With existing code, we are defining content types in JSON. So why the switch to protobuf?

JSON is especially well suited for XMTP’s most popular SDKs, xmtp-js and xmtp-react-native. We initially had a xmtp-js-content-types repo that unofficially served as the reference implementation for how to define content types in JSON. This repo eventually was combined into xmtp-js to decrease maintenance overhead, and now the other XMTP SDKs have an XIP mandate to all follow the same JSON format, but we can not easily create test cases to enforce this, and different SDKs may temporarily diverge from one another.

Moving content types into Rust allows us to re-think from first principles what would be the best way to define content types so that they are consistent across platforms, and are performant and easy to use in the core Rust library. The xmtp-proto repo is a perfect language-agnostic solution for addressing those goals. There are some tradeoffs with backward compatibility, which we will discuss below, with different options for mitigating them.

One last perspective to address is whether moving content types from JSON and the JS repo to Protocol Buffers and the Rust repo will make it less accessible for developers to contribute new content types. However, experience has shown that defining new content types has been much easier than making those content types easy to use for developers in high quality consumer apps. The intuition we have is that developers prefer a rich set of well adopted content types that are easy to use over the ability to rapidly add new types that will not be easily adopted by other developers.

Backward compatibility

As alluded to above, one downside of moving content types from JSON to protobufs is that it will introduce the possibility of two users on different SDK versions expecting to send and receive messages with different encoding logic. Luckily, the EncodedContent wrapper struct that wraps all content types has two fields to help deal with these scenarios: the ContentTypeId and the fallback string. See protobuf definitions below:

// ContentTypeId is used to identify the type of content stored in a Message.
message ContentTypeId {
  string authority_id = 1;  // authority governing this content type
  string type_id = 2;       // type identifier
  uint32 version_major = 3; // major version of the type
  uint32 version_minor = 4; // minor version of the type
}

// EncodedContent bundles the content with metadata identifying its type
// and parameters required for correct decoding and presentation of the content.
message EncodedContent {
  // content type identifier used to match the payload with
  // the correct decoding machinery
  ContentTypeId type = 1;
  // optional encoding parameters required to correctly decode the content
  map<string, string> parameters = 2;
  // optional fallback description of the content that can be used in case
  // the client cannot decode or render the content
  optional string fallback = 3;
  // optional compression; the value indicates algorithm used to
  // compress the encoded content bytes
  optional Compression compression = 5;
  // encoded content itself
  bytes content = 4;
}

Backward compatibility cases to consider

Users on older SDK versions both using JSON encoding will be fine, and new users both using protobuf encoding will be fine. The cases where backward compatibility will be an issue are the following:

1. A message is sent from a new SDK version to an older SDK version

In this case, the older SDK version will not know how to decode the content type because of its higher ContentTypeId version, and it will instead use the fallback string of the EncodedContent wrapper struct.

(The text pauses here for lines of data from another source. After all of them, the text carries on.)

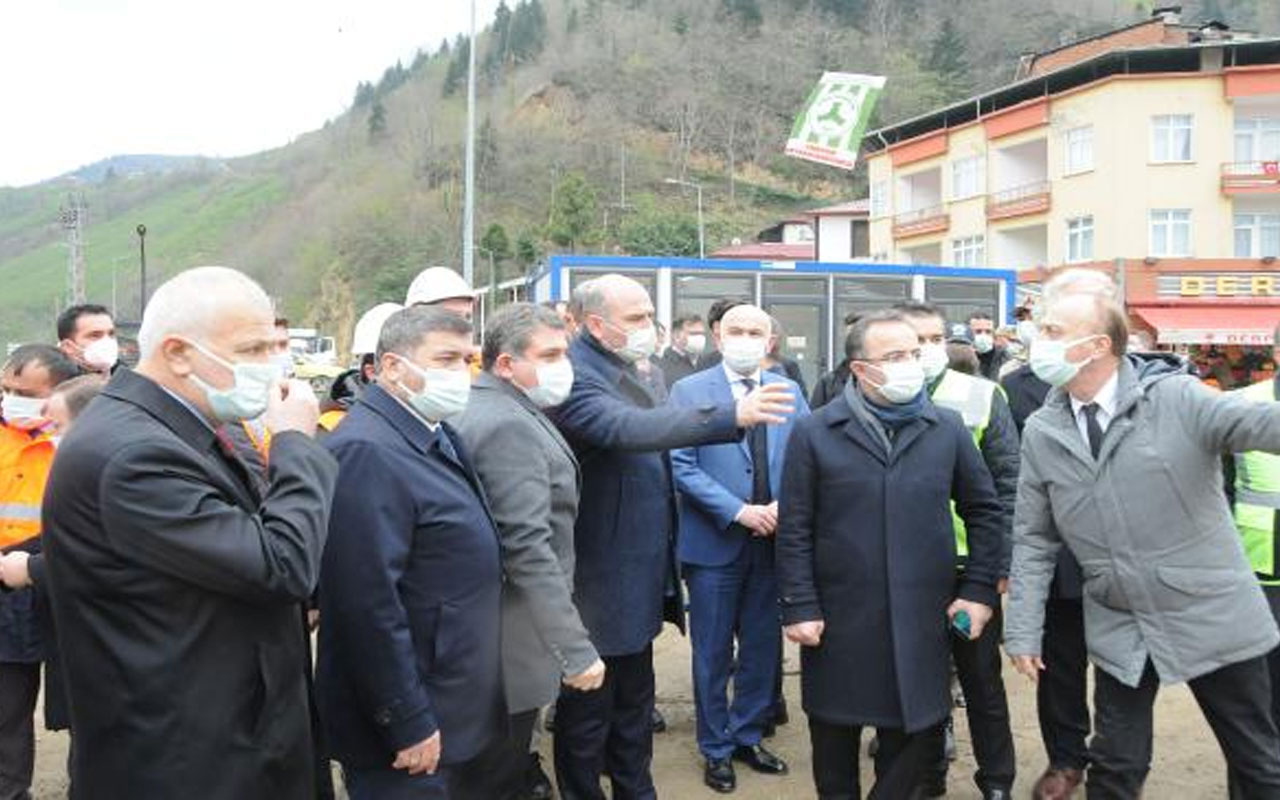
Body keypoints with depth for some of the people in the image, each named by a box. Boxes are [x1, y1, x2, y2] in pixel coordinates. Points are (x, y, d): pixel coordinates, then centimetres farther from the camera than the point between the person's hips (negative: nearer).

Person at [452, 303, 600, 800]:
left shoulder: (485, 411, 10)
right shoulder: (509, 426, -21)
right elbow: (530, 551, -28)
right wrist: (576, 649, -26)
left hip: (488, 629, 10)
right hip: (512, 644, -10)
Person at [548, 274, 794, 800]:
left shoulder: (623, 371, 12)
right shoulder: (575, 378, -20)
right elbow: (628, 428, -37)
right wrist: (731, 417, -43)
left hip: (637, 574, 10)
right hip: (597, 578, -10)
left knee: (634, 699, 21)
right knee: (588, 705, 5)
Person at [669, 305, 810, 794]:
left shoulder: (789, 392, 7)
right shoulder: (689, 391, -5)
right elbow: (683, 466, -11)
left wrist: (784, 507, -13)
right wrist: (739, 511, -18)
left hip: (774, 541, 4)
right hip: (714, 543, -3)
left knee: (763, 649, 13)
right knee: (713, 653, 7)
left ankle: (748, 738, 30)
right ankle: (716, 749, 22)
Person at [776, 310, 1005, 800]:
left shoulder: (948, 428, 4)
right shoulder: (814, 434, -3)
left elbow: (985, 511, 10)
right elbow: (795, 531, -3)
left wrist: (979, 589, 3)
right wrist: (800, 607, -7)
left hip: (922, 621, 2)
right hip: (838, 624, -1)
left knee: (916, 733, 8)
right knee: (834, 740, 12)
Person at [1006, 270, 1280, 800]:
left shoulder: (1177, 398, -13)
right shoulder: (1041, 432, -1)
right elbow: (1034, 540, 4)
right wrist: (1023, 631, 1)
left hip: (1213, 618, -2)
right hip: (1120, 631, 3)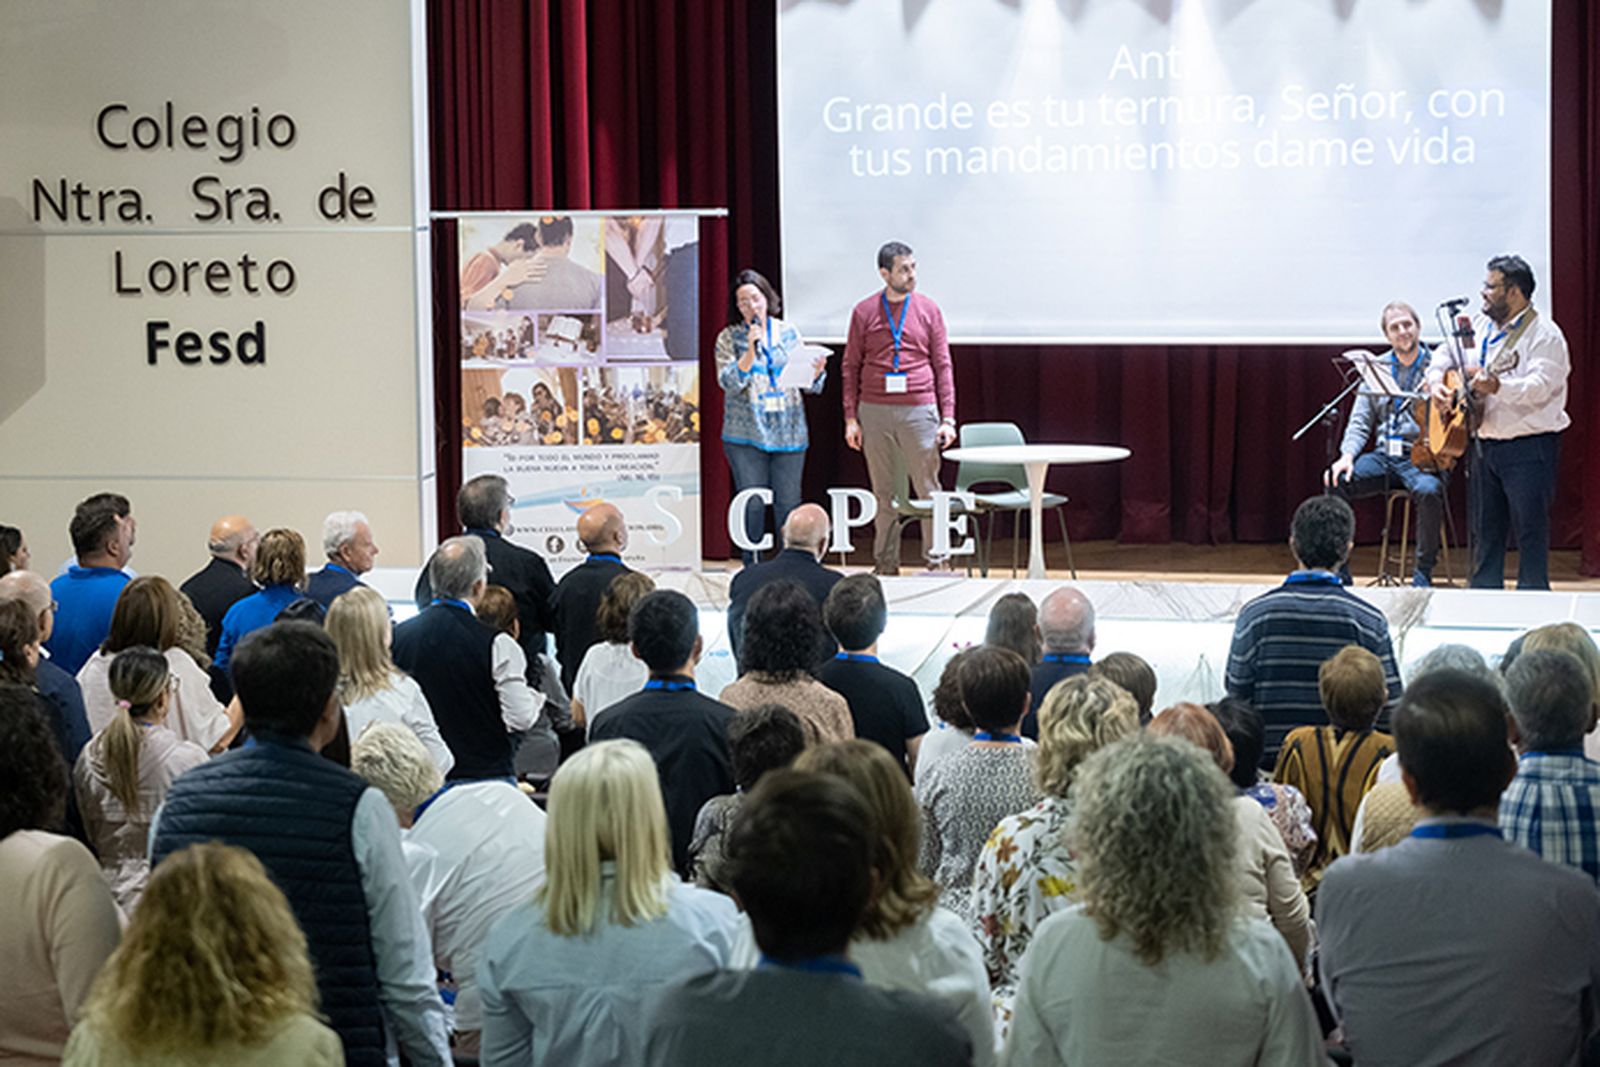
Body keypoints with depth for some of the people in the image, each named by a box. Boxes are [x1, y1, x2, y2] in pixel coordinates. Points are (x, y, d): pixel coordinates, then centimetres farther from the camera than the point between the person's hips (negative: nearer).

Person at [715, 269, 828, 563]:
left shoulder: (788, 333, 9)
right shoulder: (729, 338, 2)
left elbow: (806, 382, 11)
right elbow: (729, 382, -9)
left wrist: (816, 373, -11)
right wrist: (750, 350, -17)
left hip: (789, 432, 2)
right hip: (746, 434, -2)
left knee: (789, 503, 3)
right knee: (752, 504, 0)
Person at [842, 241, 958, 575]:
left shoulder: (928, 310, 6)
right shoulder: (864, 312, 5)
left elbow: (943, 367, 8)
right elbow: (851, 367, 9)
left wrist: (948, 418, 0)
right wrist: (851, 418, 2)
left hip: (919, 410, 0)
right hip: (875, 412, 0)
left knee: (928, 490, -1)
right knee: (884, 493, 6)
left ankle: (937, 560, 4)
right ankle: (886, 564, 13)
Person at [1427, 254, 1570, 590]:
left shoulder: (1544, 335, -11)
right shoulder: (1480, 326, 12)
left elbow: (1539, 386, -25)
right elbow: (1446, 357, 25)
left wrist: (1498, 386, -40)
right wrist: (1436, 381, 4)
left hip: (1529, 447, -8)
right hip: (1486, 444, 8)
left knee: (1530, 530, -6)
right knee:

2. A message is sent from an older SDK version to a newer SDK version

One option is for integrator targeted SDKs to retain code for decoding older JSON content types. A second option is to update integrator targeted SDKs to only support the latest protobuf-based content types that will work in new content type based message functions, and to only use fallback text for messages that are not compatible with the latest content types.

Recommendation

While users on older versions will not be able to decode new content types and will instead see fallback text, it should be relatively straightforward to retain JSON decoding logic in the updated SDKs so that apps on the latest version will keep receiving content types as expected even if not all their chat counterparts have upgraded to new content types yet. This means users on the latest SDK version should not have to settle for fallback text simply because of compatibility issues.

Test cases

The following content types are proposed for migration to protobufs:

  1. Reaction
  2. Read Receipt
  3. Remote Attachment
  4. Reply
  5. Transaction Reference

* The default Text content type automatically works in Rust because the content and fallback fields are the same. Also, Group Updated Messages and Member Change messages are already implemented in protobufs and Rust, so those are already queryable.

Each of these content types should have:

  1. A test case showing that they work as expected when their corresponding codecs are registered upon client creation.
  2. A test case showing that when the content type or version is not supported, that the fallback string is returned as expected.

Reference implementation

The following PRs demonstrate declaring the Reaction content type in protobufs, generating the binding code and extracting queryable fields in Rust, and updating the encoding/decoding and codec structs in Android:

Security considerations

No new security considerations are introduced with this XIP. The security considerations outlined by XIP-5 Message Content Types still apply and will be referenced here:

This API change allows transmitting arbitrary and therefore potentially dangerous types of content. Complex decoding or presentation logic can trigger undesirable or dangerous behavior in the receiving client. The authority of any given content type SHOULD provide suitable guidance on how to handle the content type safely.

* In the case of content types managed by the XMTP GitHub organization the authority would be contributors/admins of the relevant GitHub repos.

Copyright

Copyright and related rights waived via CC0.